Work instructions: Return every line of the material below that contains the string "quyết".

------------------------------------------------

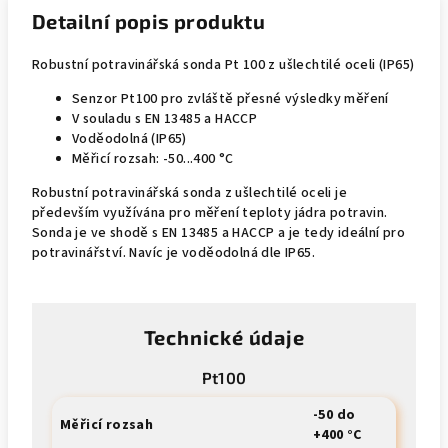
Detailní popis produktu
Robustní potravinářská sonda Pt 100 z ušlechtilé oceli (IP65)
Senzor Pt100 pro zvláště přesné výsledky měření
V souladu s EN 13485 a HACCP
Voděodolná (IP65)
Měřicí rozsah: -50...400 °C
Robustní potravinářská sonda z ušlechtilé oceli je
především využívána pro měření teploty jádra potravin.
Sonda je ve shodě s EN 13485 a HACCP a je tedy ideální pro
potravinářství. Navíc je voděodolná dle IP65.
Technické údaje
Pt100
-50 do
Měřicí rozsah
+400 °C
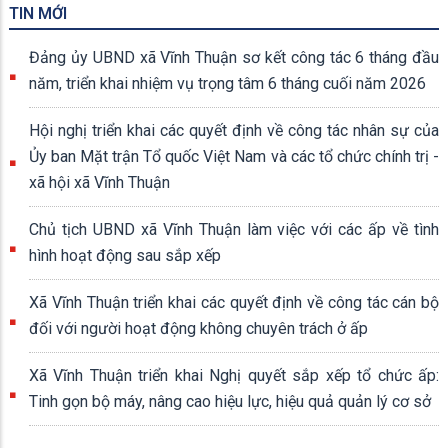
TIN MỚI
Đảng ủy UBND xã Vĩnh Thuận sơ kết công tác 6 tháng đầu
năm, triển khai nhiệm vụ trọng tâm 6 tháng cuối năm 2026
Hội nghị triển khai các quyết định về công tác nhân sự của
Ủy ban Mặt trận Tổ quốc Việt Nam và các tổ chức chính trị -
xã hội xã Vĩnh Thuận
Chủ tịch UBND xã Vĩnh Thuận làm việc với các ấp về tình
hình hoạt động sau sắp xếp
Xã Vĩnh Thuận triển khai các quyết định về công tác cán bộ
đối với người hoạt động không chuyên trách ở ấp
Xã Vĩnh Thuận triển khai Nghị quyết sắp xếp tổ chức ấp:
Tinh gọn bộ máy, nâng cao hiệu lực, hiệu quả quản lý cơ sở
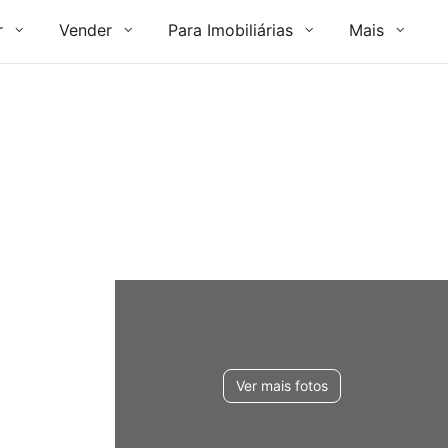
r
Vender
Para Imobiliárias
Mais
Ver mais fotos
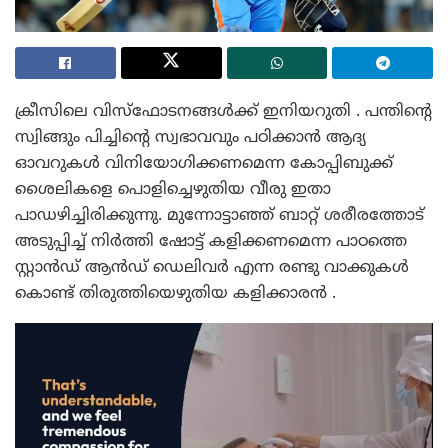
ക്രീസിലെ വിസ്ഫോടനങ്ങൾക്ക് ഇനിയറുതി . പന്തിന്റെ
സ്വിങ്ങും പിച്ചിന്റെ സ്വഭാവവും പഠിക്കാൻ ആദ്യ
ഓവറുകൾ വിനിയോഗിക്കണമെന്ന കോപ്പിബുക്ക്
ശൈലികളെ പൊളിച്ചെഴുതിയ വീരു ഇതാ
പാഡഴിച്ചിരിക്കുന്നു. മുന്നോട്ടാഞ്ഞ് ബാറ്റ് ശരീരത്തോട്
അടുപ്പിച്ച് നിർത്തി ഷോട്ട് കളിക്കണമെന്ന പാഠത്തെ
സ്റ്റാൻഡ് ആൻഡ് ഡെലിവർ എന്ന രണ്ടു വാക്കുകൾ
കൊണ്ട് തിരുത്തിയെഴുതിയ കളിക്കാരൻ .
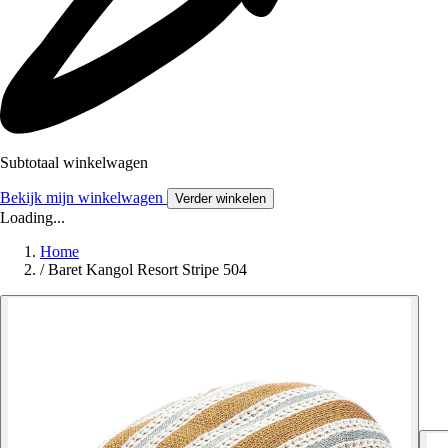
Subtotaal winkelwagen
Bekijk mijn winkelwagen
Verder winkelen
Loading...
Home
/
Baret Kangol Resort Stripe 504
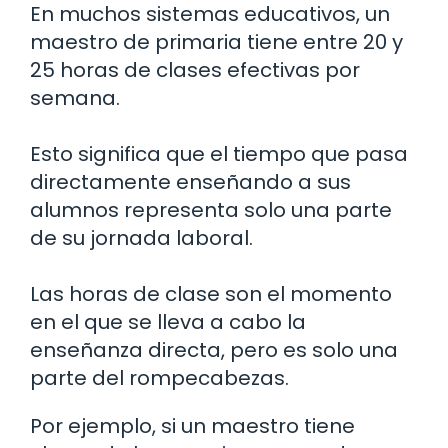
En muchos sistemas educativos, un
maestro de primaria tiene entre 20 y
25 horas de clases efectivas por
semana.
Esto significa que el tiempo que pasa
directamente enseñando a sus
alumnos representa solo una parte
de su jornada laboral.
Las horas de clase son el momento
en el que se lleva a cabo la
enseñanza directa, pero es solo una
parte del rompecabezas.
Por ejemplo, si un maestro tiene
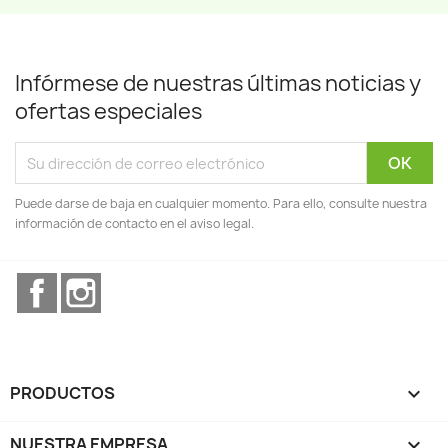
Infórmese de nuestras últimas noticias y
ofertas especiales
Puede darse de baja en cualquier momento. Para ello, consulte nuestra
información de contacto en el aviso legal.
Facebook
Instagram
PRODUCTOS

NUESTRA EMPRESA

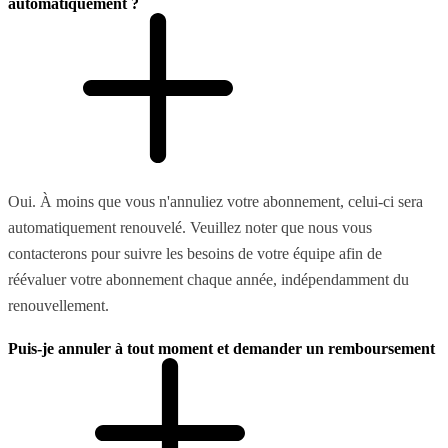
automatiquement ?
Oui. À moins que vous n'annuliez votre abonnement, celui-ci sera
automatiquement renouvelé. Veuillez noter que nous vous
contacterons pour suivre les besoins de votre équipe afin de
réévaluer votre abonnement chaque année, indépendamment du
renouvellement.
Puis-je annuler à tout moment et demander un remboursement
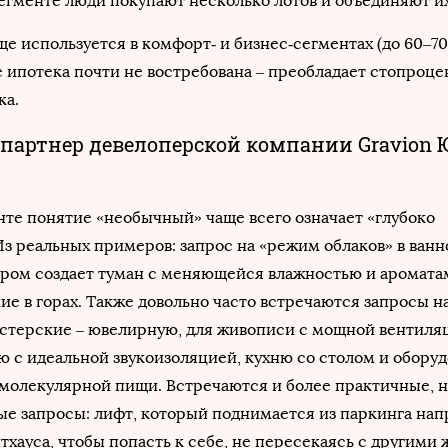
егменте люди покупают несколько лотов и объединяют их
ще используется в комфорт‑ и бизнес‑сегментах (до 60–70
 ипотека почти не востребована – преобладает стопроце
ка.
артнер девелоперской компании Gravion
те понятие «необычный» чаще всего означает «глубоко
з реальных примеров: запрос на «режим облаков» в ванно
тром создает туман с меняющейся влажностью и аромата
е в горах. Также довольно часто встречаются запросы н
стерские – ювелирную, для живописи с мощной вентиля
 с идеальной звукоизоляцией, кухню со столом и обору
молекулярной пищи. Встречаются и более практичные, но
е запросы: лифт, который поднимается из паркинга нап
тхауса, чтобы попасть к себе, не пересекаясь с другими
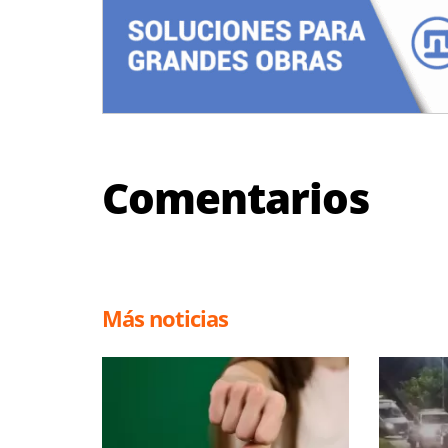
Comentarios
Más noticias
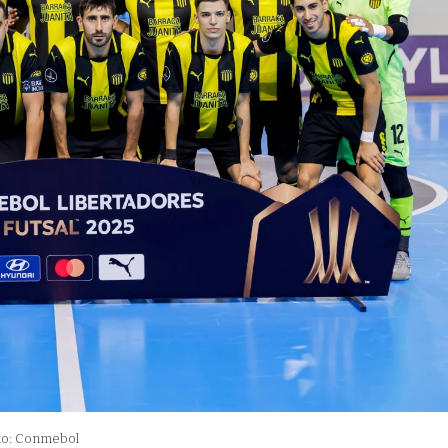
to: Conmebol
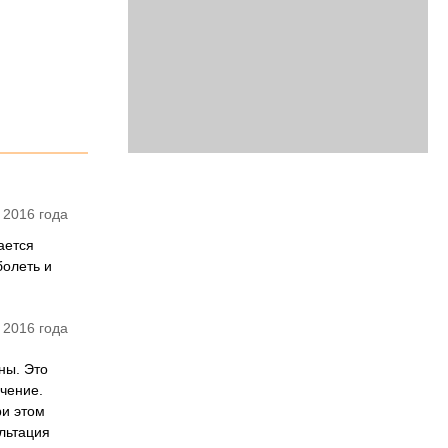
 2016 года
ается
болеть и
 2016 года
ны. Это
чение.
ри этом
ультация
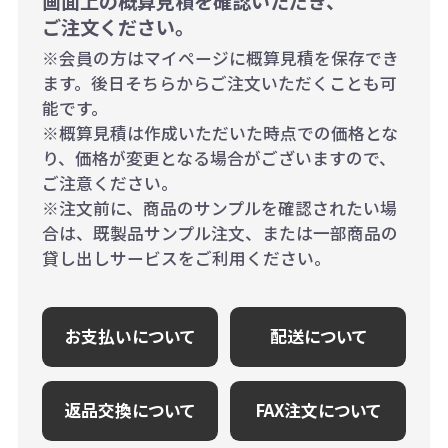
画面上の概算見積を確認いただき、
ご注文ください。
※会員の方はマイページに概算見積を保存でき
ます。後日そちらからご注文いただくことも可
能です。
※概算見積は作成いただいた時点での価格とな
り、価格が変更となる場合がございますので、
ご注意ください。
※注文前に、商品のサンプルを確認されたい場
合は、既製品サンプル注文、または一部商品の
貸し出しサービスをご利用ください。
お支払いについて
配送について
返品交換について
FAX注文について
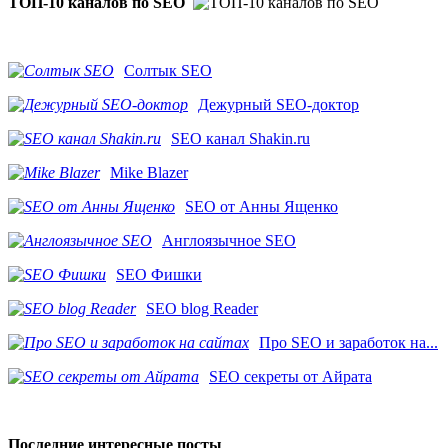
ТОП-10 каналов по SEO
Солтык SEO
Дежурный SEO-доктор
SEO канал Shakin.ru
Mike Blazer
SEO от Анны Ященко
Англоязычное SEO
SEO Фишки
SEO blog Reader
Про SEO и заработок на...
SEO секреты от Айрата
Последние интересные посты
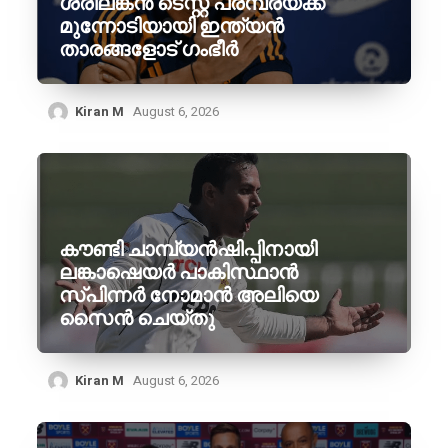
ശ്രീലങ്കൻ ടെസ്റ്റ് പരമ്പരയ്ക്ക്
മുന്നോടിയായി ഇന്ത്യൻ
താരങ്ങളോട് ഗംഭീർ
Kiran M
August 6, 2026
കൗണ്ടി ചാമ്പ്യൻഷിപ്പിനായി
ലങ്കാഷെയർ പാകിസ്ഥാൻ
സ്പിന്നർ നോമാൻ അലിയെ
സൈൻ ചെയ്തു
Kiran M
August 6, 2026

------------------------------------------------

Reply:
Hội nghị triển khai các quyết định về công tác nhân sự của
Xã Vĩnh Thuận triển khai các quyết định về công tác cán bộ
Xã Vĩnh Thuận triển khai Nghị quyết sắp xếp tổ chức ấp:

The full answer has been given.